937 from .io import to_csv
--> 938 return to_csv(self, filename, **kwargs)
939
940 def to_delayed(self):
/home/mspra/anaconda2/lib/python2.7/site-packages/dask/dataframe/io/csv.pyc in to_csv(df, filename, name_function, compression, compute, get, **kwargs)
411 if compute:
412 from dask import compute
--> 413 compute(*values, get=get)
414 else:
415 return values
/home/mspra/anaconda2/lib/python2.7/site-packages/dask/base.pyc in compute(*args, **kwargs)
177 dsk = merge(var.dask for var in variables)
178 keys = [var._keys() for var in variables]
--> 179 results = get(dsk, keys, **kwargs)
180
181 results_iter = iter(results)
/home/mspra/anaconda2/lib/python2.7/site-packages/dask/threaded.pyc in get(dsk, result, cache, num_workers, **kwargs)
74 results = get_async(pool.apply_async, len(pool._pool), dsk, result,
75 cache=cache, get_id=_thread_get_id,
---> 76 **kwargs)
77
78 # Cleanup pools associated to dead threads
/home/mspra/anaconda2/lib/python2.7/site-packages/dask/async.pyc in get_async(apply_async, num_workers, dsk, result, cache, get_id, raise_on_exception, rerun_exceptions_locally, callbacks, dumps, loads, **kwargs)
491 _execute_task(task, data) # Re-execute locally
492 else:
--> 493 raise(remote_exception(res, tb))
494 state['cache'][key] = res
495 finish_task(dsk, key, state, results, keyorder.get)
**ValueError: invalid literal for long() with base 10: 'total_qty'**
Traceback
---------
File "/home/mspra/anaconda2/lib/python2.7/site-packages/dask/async.py", line 268, in execute_task
result = _execute_task(task, data)
File "/home/mspra/anaconda2/lib/python2.7/site-packages/dask/async.py", line 249, in _execute_task
return func(*args2)
File "/home/mspra/anaconda2/lib/python2.7/site-packages/dask/dataframe/io/csv.py", line 55, in pandas_read_text
coerce_dtypes(df, dtypes)
File "/home/mspra/anaconda2/lib/python2.7/site-packages/dask/dataframe/io/csv.py", line 83, in coerce_dtypes
df[c] = df[c].astype(dtypes[c])
File "/home/mspra/anaconda2/lib/python2.7/site-packages/pandas/core/generic.py", line 3054, in astype
raise_on_error=raise_on_error, **kwargs)
File "/home/mspra/anaconda2/lib/python2.7/site-packages/pandas/core/internals.py", line 3189, in astype
return self.apply('astype', dtype=dtype, **kwargs)

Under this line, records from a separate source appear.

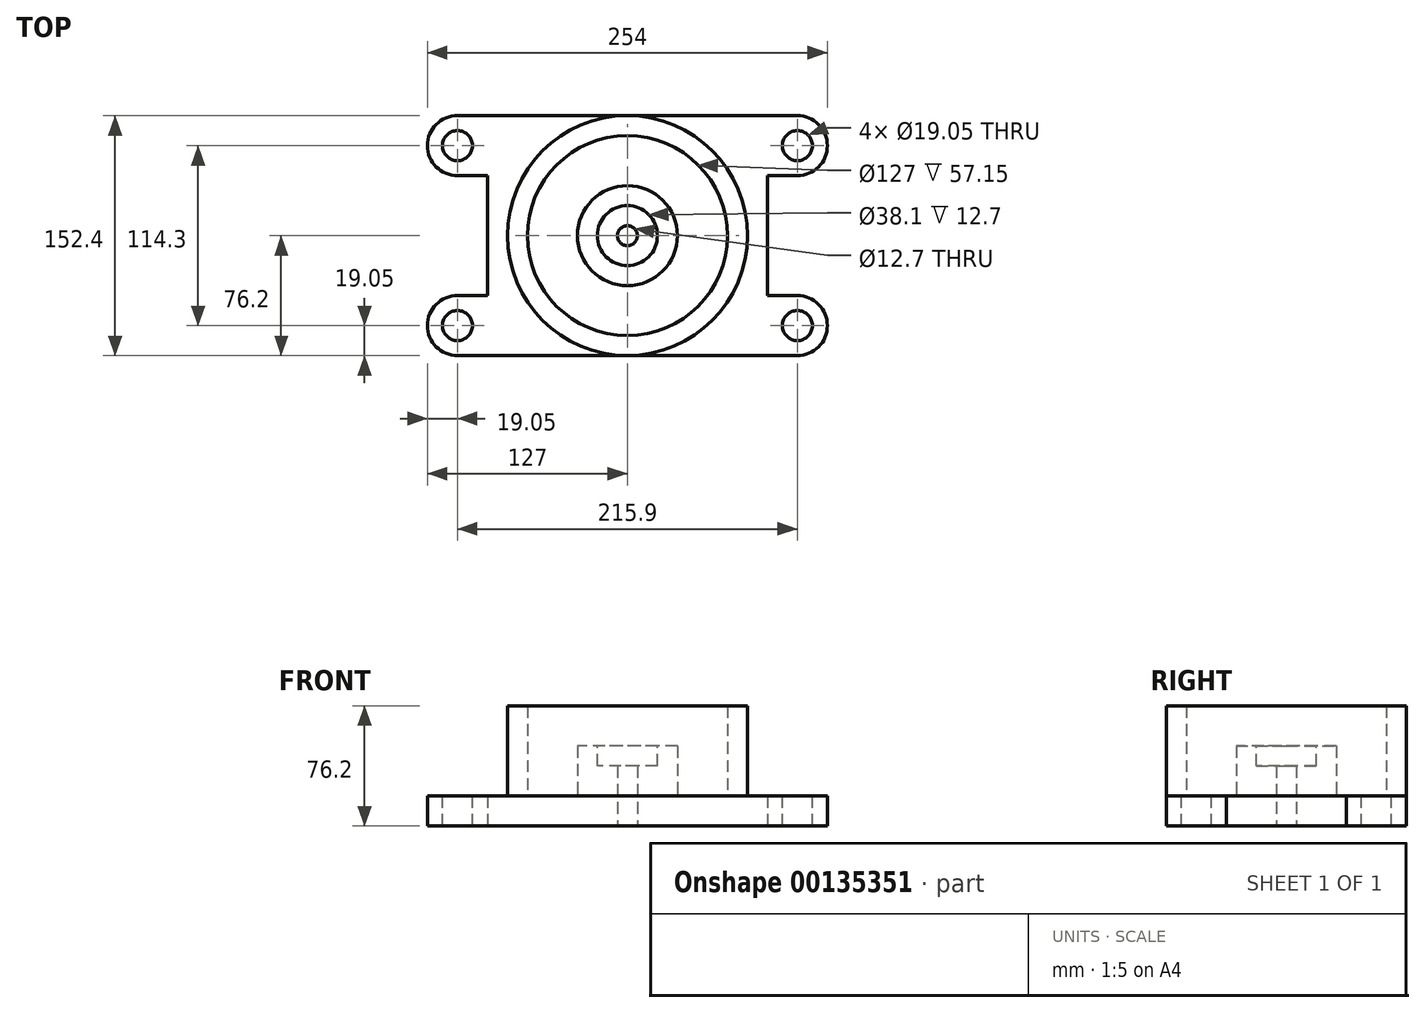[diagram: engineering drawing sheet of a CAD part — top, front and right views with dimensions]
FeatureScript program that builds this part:
annotation { "Feature Type Name" : "Feature", "Feature Type Description" : "" }
export const myFeature = defineFeature(function(context is Context, id is Id, definition is map)
    precondition{}
    {
        {
            var Q0;
            Q0=qCreatedBy(makeId("Top.planeOp"),FACE);
            var sketch = newSketch(context, id + "F0", { "sketchPlane" : qUnion([Q0])});
            skCircle(sketch, "E0", {"center": v(0, 0) * mm, "radius": 76.2 * mm});
            skCircle(sketch, "E1", {"center": v(0, 0) * mm, "radius": 63.5 * mm});
            skLineSegment(sketch, "E2", {"start": v(0, -76.2) * mm, "end": v(-127, -76.2) * mm});
            skLineSegment(sketch, "E3", {"start": v(-127, -76.2) * mm, "end": v(-127, -38.1) * mm});
            skLineSegment(sketch, "E4", {"start": v(-127, -38.1) * mm, "end": v(-88.9, -38.1) * mm});
            skLineSegment(sketch, "E5", {"start": v(0, 76.2) * mm, "end": v(0, -63.5) * mm, "construction": true});
            skLineSegment(sketch, "E6.MirrorCS", {"start": v(127, -38.1) * mm, "end": v(88.9, -38.1) * mm});
            skLineSegment(sketch, "E7.MirrorCS", {"start": v(0, -76.2) * mm, "end": v(127, -76.2) * mm});
            skLineSegment(sketch, "E8.MirrorCS", {"start": v(127, -76.2) * mm, "end": v(127, -38.1) * mm});
            skLineSegment(sketch, "E9", {"start": v(0, 76.2) * mm, "end": v(-127, 76.2) * mm});
            skLineSegment(sketch, "E10", {"start": v(0, 76.2) * mm, "end": v(127, 76.2) * mm});
            skLineSegment(sketch, "E11", {"start": v(-88.9, -38.1) * mm, "end": v(-88.9, 38.1) * mm});
            skLineSegment(sketch, "E12", {"start": v(127, 76.2) * mm, "end": v(127, 38.1) * mm});
            skLineSegment(sketch, "E13", {"start": v(127, 38.1) * mm, "end": v(88.9, 38.1) * mm});
            skLineSegment(sketch, "E14", {"start": v(88.9, -38.1) * mm, "end": v(88.9, 38.1) * mm});
            skLineSegment(sketch, "E15", {"start": v(-127, 76.2) * mm, "end": v(-127, 38.1) * mm});
            skLineSegment(sketch, "E16", {"start": v(-127, 38.1) * mm, "end": v(-88.9, 38.1) * mm});
            skLineSegment(sketch, "E17", {"start": v(0, 76.2) * mm, "end": v(0, -76.2) * mm, "construction": true});
            skCircle(sketch, "E18", {"center": v(0, 0) * mm, "radius": 31.75 * mm});
            skCircle(sketch, "E19", {"center": v(0, 0) * mm, "radius": 19.05 * mm});
            skCircle(sketch, "E20", {"center": v(0, 0) * mm, "radius": 6.35 * mm});
            skSolve(sketch);
        }
        {
            var Q0;
            Q0=makeQuery(id+"F0.imprint","IMPRINT",FACE,{"disambiguationData":[TD([[makeQuery(id+"F0.imprint","IMPRINT",EDGE,{"derivedFrom":sQuery(id+"F0.wireOp",EDGE,"E6.MirrorCS")}),1.0]])]});
            extrude(context, id + "F1", {"entities" : qUnion([Q0]), "depth" : 19.05 * mm});
        }
        {
            var Q0;
            Q0=makeQuery(id+"F0.imprint","IMPRINT",FACE,{"disambiguationData":[TD([[makeQuery(id+"F0.imprint","IMPRINT",EDGE,{"derivedFrom":sQuery(id+"F0.wireOp",EDGE,"E1")}),-1.0]])]});
            extrude(context, id + "F2", {"entities" : qUnion([Q0]), "operationType" : NewBodyOperationType.ADD, "depth" : 76.2 * mm});
        }
        {
            var Q0;
            Q0=makeQuery(id+"F0.imprint","IMPRINT",FACE,{"disambiguationData":[TD([[makeQuery(id+"F0.imprint","IMPRINT",EDGE,{"derivedFrom":sQuery(id+"F0.wireOp",EDGE,"E1")}),1.0]])]});
            extrude(context, id + "F3", {"entities" : qUnion([Q0]), "operationType" : NewBodyOperationType.ADD, "depth" : 19.05 * mm});
        }
        {
            var Q0;
            Q0=makeQuery(id+"F0.imprint","IMPRINT",FACE,{"disambiguationData":[TD([[makeQuery(id+"F0.imprint","IMPRINT",EDGE,{"derivedFrom":sQuery(id+"F0.wireOp",EDGE,"E18")}),1.0]])]});
            var Q1;
            Q1=makeQuery(id+"F0.imprint","IMPRINT",FACE,{"disambiguationData":[TD([[makeQuery(id+"F0.imprint","IMPRINT",EDGE,{"derivedFrom":sQuery(id+"F0.wireOp",EDGE,"E19")}),1.0]])]});
            var Q2;
            Q2=makeQuery(id+"F0.imprint","IMPRINT",FACE,{"disambiguationData":[TD([[makeQuery(id+"F0.imprint","IMPRINT",EDGE,{"derivedFrom":sQuery(id+"F0.wireOp",EDGE,"E20")}),1.0]])]});
            extrude(context, id + "F4", {"entities" : qUnion([Q0, Q1, Q2]), "operationType" : NewBodyOperationType.ADD, "depth" : 50.8 * mm});
        }
        {
            var Q0;
            Q0=makeQuery(id+"F4.opExtrude","CAP_FACE",FACE,{"disambiguationData":[OSD([sQuery(id+"F0.wireOp",EDGE,"E18")])],"isStart":false});
            var sketch = newSketch(context, id + "F5", { "sketchPlane" : qUnion([Q0])});
            skCircle(sketch, "E21.0", {"center": v(0, 0) * mm, "radius": 19.05 * mm});
            skSolve(sketch);
        }
        {
            var Q0;
            Q0 = qSketchRegion(id + "F5", true);
            extrude(context, id + "F6", {"entities" : qUnion([Q0]), "operationType" : NewBodyOperationType.REMOVE, "oppositeDirection" : true, "depth" : 12.7 * mm});
        }
        {
            var Q0;
            Q0=makeQuery(id+"F0.imprint","IMPRINT",FACE,{"disambiguationData":[TD([[makeQuery(id+"F0.imprint","IMPRINT",EDGE,{"derivedFrom":sQuery(id+"F0.wireOp",EDGE,"E20")}),1.0]])]});
            extrude(context, id + "F7", {"entities" : qUnion([Q0]), "operationType" : NewBodyOperationType.REMOVE, "endBound" : BoundingType.THROUGH_ALL, "depth" : 25.4 * mm});
        }
        {
            var Q0;
            {var subQ0=sQuery(id+"F0.wireOp",EDGE,"E2");Q0=makeQuery(id+"F0.imprint","IMPRINT",FACE,{"disambiguationData":[TD([[makeQuery(id+"F0.imprint","IMPRINT",EDGE,{"derivedFrom":subQ0}),-1.0]])]});}
            extrude(context, id + "F8", {"entities" : qUnion([Q0]), "operationType" : NewBodyOperationType.ADD, "depth" : 19.05 * mm});
        }
        {
            var Q0;
            Q0=makeQuery(id+"F8.opExtrude","SWEPT_EDGE",EDGE,{"disambiguationData":[OSD([sQuery(id+"F0.wireOp",EDGE,"E2"),sQuery(id+"F0.wireOp",EDGE,"E3")])]});
            var Q1;
            Q1=makeQuery(id+"F8.opExtrude","SWEPT_EDGE",EDGE,{"disambiguationData":[OSD([sQuery(id+"F0.wireOp",EDGE,"E3"),sQuery(id+"F0.wireOp",EDGE,"E4")])]});
            var Q2;
            Q2=makeQuery(id+"F8.opExtrude","SWEPT_EDGE",EDGE,{"disambiguationData":[OSD([sQuery(id+"F0.wireOp",EDGE,"E15"),sQuery(id+"F0.wireOp",EDGE,"E16")])]});
            var Q3;
            Q3=makeQuery(id+"F8.opExtrude","SWEPT_EDGE",EDGE,{"disambiguationData":[OSD([sQuery(id+"F0.wireOp",EDGE,"E9"),sQuery(id+"F0.wireOp",EDGE,"E15")])]});
            var Q4;
            Q4=makeQuery(id+"F1.opExtrude","SWEPT_EDGE",EDGE,{"disambiguationData":[OSD([sQuery(id+"F0.wireOp",EDGE,"E12"),sQuery(id+"F0.wireOp",EDGE,"E13")])]});
            var Q5;
            Q5=makeQuery(id+"F1.opExtrude","SWEPT_EDGE",EDGE,{"disambiguationData":[OSD([sQuery(id+"F0.wireOp",EDGE,"E10"),sQuery(id+"F0.wireOp",EDGE,"E12")])]});
            var Q6;
            Q6=makeQuery(id+"F1.opExtrude","SWEPT_EDGE",EDGE,{"disambiguationData":[OSD([sQuery(id+"F0.wireOp",EDGE,"E7.MirrorCS"),sQuery(id+"F0.wireOp",EDGE,"E8.MirrorCS")])]});
            var Q7;
            Q7=makeQuery(id+"F1.opExtrude","SWEPT_EDGE",EDGE,{"disambiguationData":[OSD([sQuery(id+"F0.wireOp",EDGE,"E6.MirrorCS"),sQuery(id+"F0.wireOp",EDGE,"E8.MirrorCS")])]});
            fillet(context, id + "F9", {"entities" : qUnion([Q0, Q1, Q2, Q3, Q4, Q5, Q6, Q7]), "radius" : 19.05 * mm, "tangentPropagation" : true, "allowEdgeOverflow" : false});
        }
        {
            var Q0;
            Q0=makeQuery(id+"F8.opExtrude","CAP_FACE",FACE,{"disambiguationData":[OSD([sQuery(id+"F0.wireOp",EDGE,"E0"),sQuery(id+"F0.wireOp",EDGE,"E2"),sQuery(id+"F0.wireOp",EDGE,"E3"),sQuery(id+"F0.wireOp",EDGE,"E4"),sQuery(id+"F0.wireOp",EDGE,"E9"),sQuery(id+"F0.wireOp",EDGE,"E11"),sQuery(id+"F0.wireOp",EDGE,"E15"),sQuery(id+"F0.wireOp",EDGE,"E16")])],"isStart":false});
            var sketch = newSketch(context, id + "F10", { "sketchPlane" : qUnion([Q0])});
            skArc(sketch, "E22.0", {"start": v(-107.95, 76.2) * mm, "mid": v(-127, 57.15) * mm, "end": v(-107.95, 38.1) * mm});
            skArc(sketch, "E23.0", {"start": v(-107.95, -38.1) * mm, "mid": v(-127, -57.15) * mm, "end": v(-107.95, -76.2) * mm});
            skCircle(sketch, "E24", {"center": v(-107.95, -57.15) * mm, "radius": 9.53 * mm});
            skCircle(sketch, "E25", {"center": v(-107.95, 57.15) * mm, "radius": 9.53 * mm});
            skLineSegment(sketch, "E26.0", {"start": v(0, 76.2) * mm, "end": v(0, -63.5) * mm});
            skCircle(sketch, "E27.MirrorC", {"center": v(107.95, 57.15) * mm, "radius": 9.53 * mm});
            skCircle(sketch, "E28.MirrorC", {"center": v(107.95, -57.15) * mm, "radius": 9.53 * mm});
            skSolve(sketch);
        }
        {
            var Q0;
            Q0 = qSketchRegion(id + "F10", true);
            var Q1;
            {var subQ0=sQuery(id+"F0.wireOp",EDGE,"E0");var subQ1=sQuery(id+"F0.wireOp",EDGE,"E18");var subQ2=sQuery(id+"F0.wireOp",EDGE,"E1");Q1=makeQuery(id+"F8.boolean.opBoolean","MERGE",FACE,{"derivedFrom":[makeQuery(id+"F4.boolean.opBoolean","MERGE",FACE,{"derivedFrom":[makeQuery(id+"F3.boolean.opBoolean","MERGE",FACE,{"derivedFrom":[makeQuery(id+"F2.boolean.opBoolean","MERGE",FACE,{"derivedFrom":[makeQuery(id+"F1.opExtrude","CAP_FACE",FACE,{"disambiguationData":[OSD([subQ0,sQuery(id+"F0.wireOp",EDGE,"E6.MirrorCS"),sQuery(id+"F0.wireOp",EDGE,"E7.MirrorCS"),sQuery(id+"F0.wireOp",EDGE,"E8.MirrorCS"),sQuery(id+"F0.wireOp",EDGE,"E10"),sQuery(id+"F0.wireOp",EDGE,"E12"),sQuery(id+"F0.wireOp",EDGE,"E13"),sQuery(id+"F0.wireOp",EDGE,"E14")])],"isStart":true}),makeQuery(id+"F2.opExtrude","CAP_FACE",FACE,{"disambiguationData":[OSD([subQ0,subQ2])],"isStart":true})]}),makeQuery(id+"F3.opExtrude","CAP_FACE",FACE,{"disambiguationData":[OSD([subQ2,subQ1])],"isStart":true})]}),makeQuery(id+"F4.opExtrude","CAP_FACE",FACE,{"disambiguationData":[OSD([subQ1])],"isStart":true})]}),makeQuery(id+"F8.opExtrude","CAP_FACE",FACE,{"disambiguationData":[OSD([subQ0,sQuery(id+"F0.wireOp",EDGE,"E2"),sQuery(id+"F0.wireOp",EDGE,"E3"),sQuery(id+"F0.wireOp",EDGE,"E4"),sQuery(id+"F0.wireOp",EDGE,"E9"),sQuery(id+"F0.wireOp",EDGE,"E11"),sQuery(id+"F0.wireOp",EDGE,"E15"),sQuery(id+"F0.wireOp",EDGE,"E16")])],"isStart":true})]});}
            extrude(context, id + "F11", {"entities" : qUnion([Q0]), "operationType" : NewBodyOperationType.REMOVE, "endBound" : BoundingType.UP_TO_SURFACE, "oppositeDirection" : true, "endBoundEntityFace" : qUnion([Q1]), "depth" : 25.4 * mm});
        }
    });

File "/home/mspra/anaconda2/lib/python2.7/site-packages/pandas/core/internals.py", line 3056, in apply
applied = getattr(b, f)(**kwargs)
File "/home/mspra/anaconda2/lib/python2.7/site-packages/pandas/core/internals.py", line 461, in astype
values=values, **kwargs)
File "/home/mspra/anaconda2/lib/python2.7/site-packages/pandas/core/internals.py", line 504, in _astype
values = _astype_nansafe(values.ravel(), dtype, copy=True)
File "/home/mspra/anaconda2/lib/python2.7/site-packages/pandas/types/cast.py", line 534, in _astype_nansafe
return lib.astype_intsafe(arr.ravel(), dtype).reshape(arr.shape)
File "pandas/lib.pyx", line 980, in pandas.lib.astype_intsafe (pandas/lib.c:17409)
File "pandas/src/util.pxd", line 93, in util.set_value_at_unsafe (pandas/lib.c:72777)
I have a couple of questions:
1) First of all this export was working fine on Friday, it spit out 100 csv files ( since it has 100 partitions), which I later aggregated. So what is wrong today -- anything from the error log?
2) May be this question is for the creators of this package, what is the most time-efficient way to get a csv extract out of a dask dataframe of this size, since it was taking about 1.5 to 2 hrs, the last time it was working.
I'm not using dask distributed and this is on single core of a linux cluster.
This error likely has little to do with to_csv and more to do with something else in your computation. The call to df.to_csv was just the first time you forced the computation to roll through all of the data.
Given the error I actually suspect that this is failing in read_csv. Dask.dataframe read the first few hundred kilobytes of your first file to guess at the datatypes, but it seems to have guessed incorrectly. You might want to try specifying dtypes explicitly in the read_csv call.
In regards to the second question about writing to CSV quickly, my first answer would be "use Parquet or HDF5 instead". They're much faster and more accurate in almost every respect.